In an attempt to prevent freight rates from eroding during the slack season, shipping lines that carry U.S. imports from Asia plan to increase rates $400 per 40-foot container on shipments to the West Coast and $600 per FEU to all other destinations, effective Dec. 1.
The Transpacific Stabilization Agreement, a discussion group representing 15 carriers in the eastbound Pacific, also announced a proposed general rate increase of $1,500 per FEU on standard and high-cube refrigerated container shipments from Asia, including Pakistan, Bangladesh and Sri Lanka, to all U.S. destinations, effective Jan. 1.
Brian Conrad, the TSA’s executive administrator, said rates in the eastbound Pacific normally begin to erode after all of the holiday season merchandise has arrived in the U.S., and rates remain depressed into the spring. This sets a low floor from which to start service contract negotiations for the many contracts that take effect on May 1 each year.
Carriers this summer and fall successfully implemented GRIs as the 2012 peak shipping season evolved. “Lines want to be sure that revenue gains made earlier in the year are not prematurely eroded in upcoming contracts,” Conrad said.

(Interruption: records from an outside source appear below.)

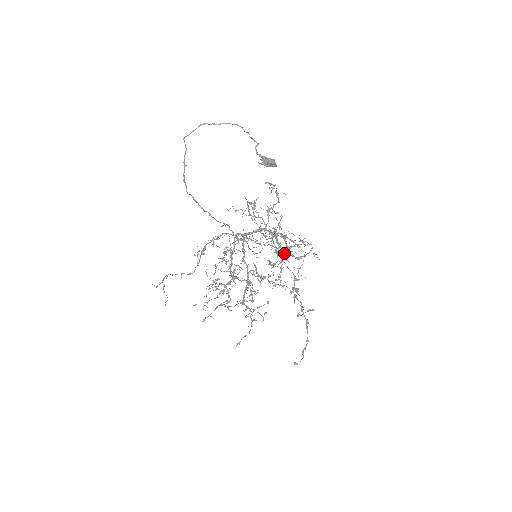
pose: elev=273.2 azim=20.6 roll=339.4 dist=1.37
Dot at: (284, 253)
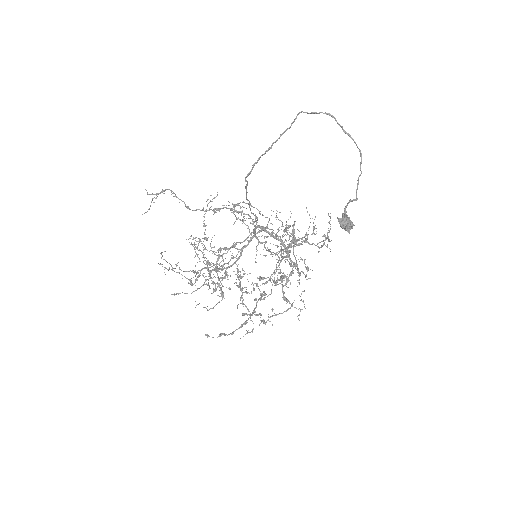
Dot at: occluded
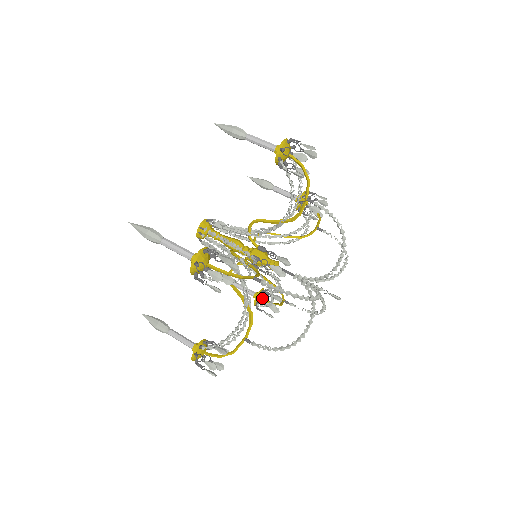
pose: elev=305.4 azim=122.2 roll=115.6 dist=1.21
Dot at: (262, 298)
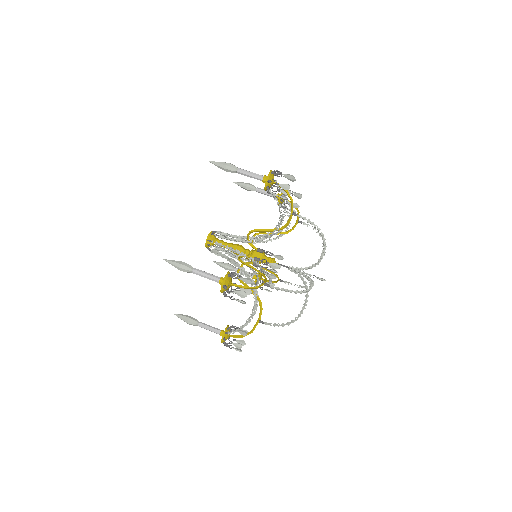
Dot at: occluded
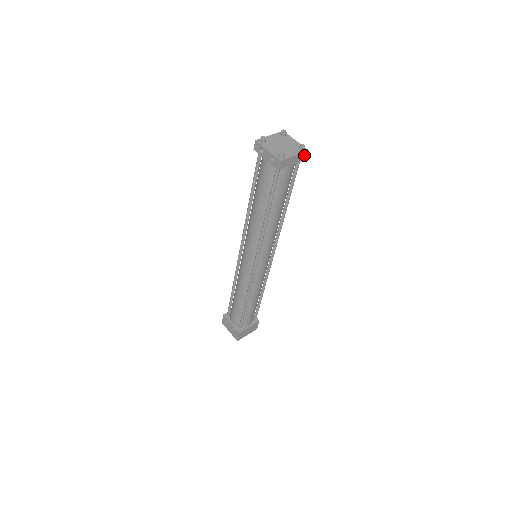
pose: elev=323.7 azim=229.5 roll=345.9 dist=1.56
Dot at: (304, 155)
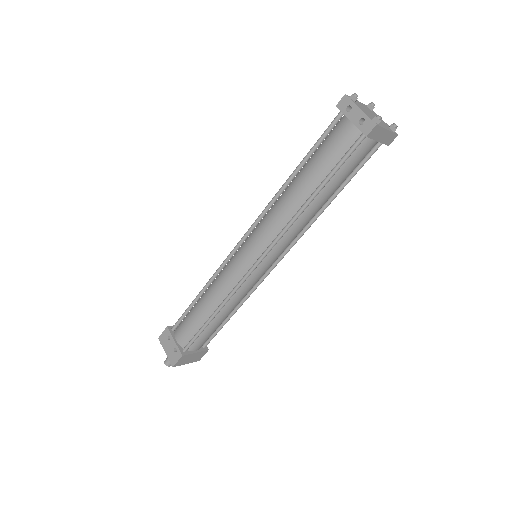
Dot at: (392, 138)
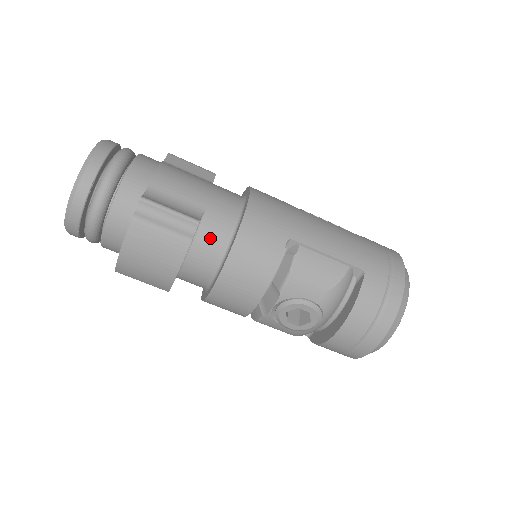
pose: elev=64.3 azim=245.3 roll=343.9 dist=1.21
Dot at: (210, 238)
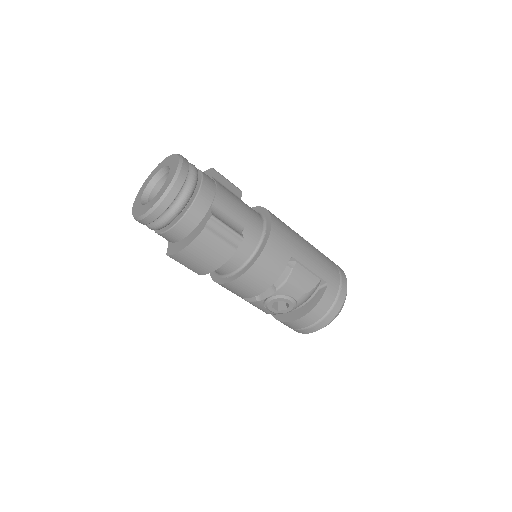
Dot at: (243, 247)
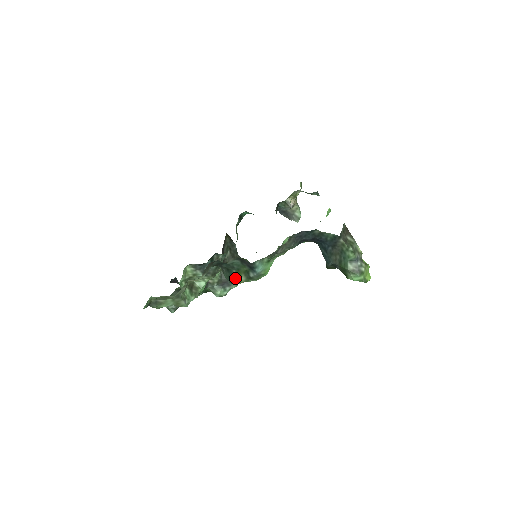
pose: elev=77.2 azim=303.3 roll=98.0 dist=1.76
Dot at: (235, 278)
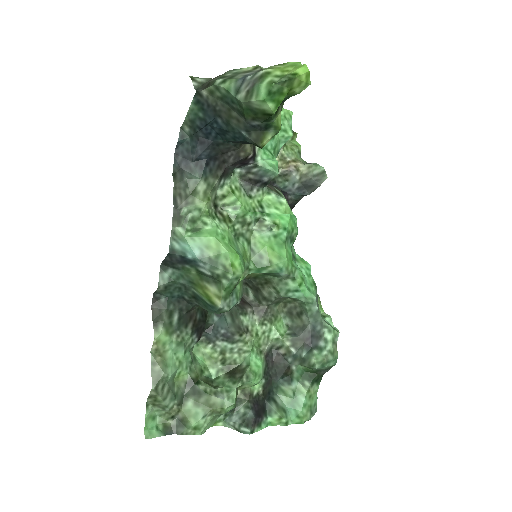
Dot at: (206, 299)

As for the hefty rate hike on imports of refrigerated shipments, Conrad said the rate situation for reefer shipments has become so dire that some carriers are scaling back their participation in the U.S. trades and are deploying these costly assets in trade lanes where they can achieve a higher return.
“The message to the trade is that rates are unsustainable and will not support the purchase, lease, operation and maintenance of very sophisticated and costly equipment,” he said.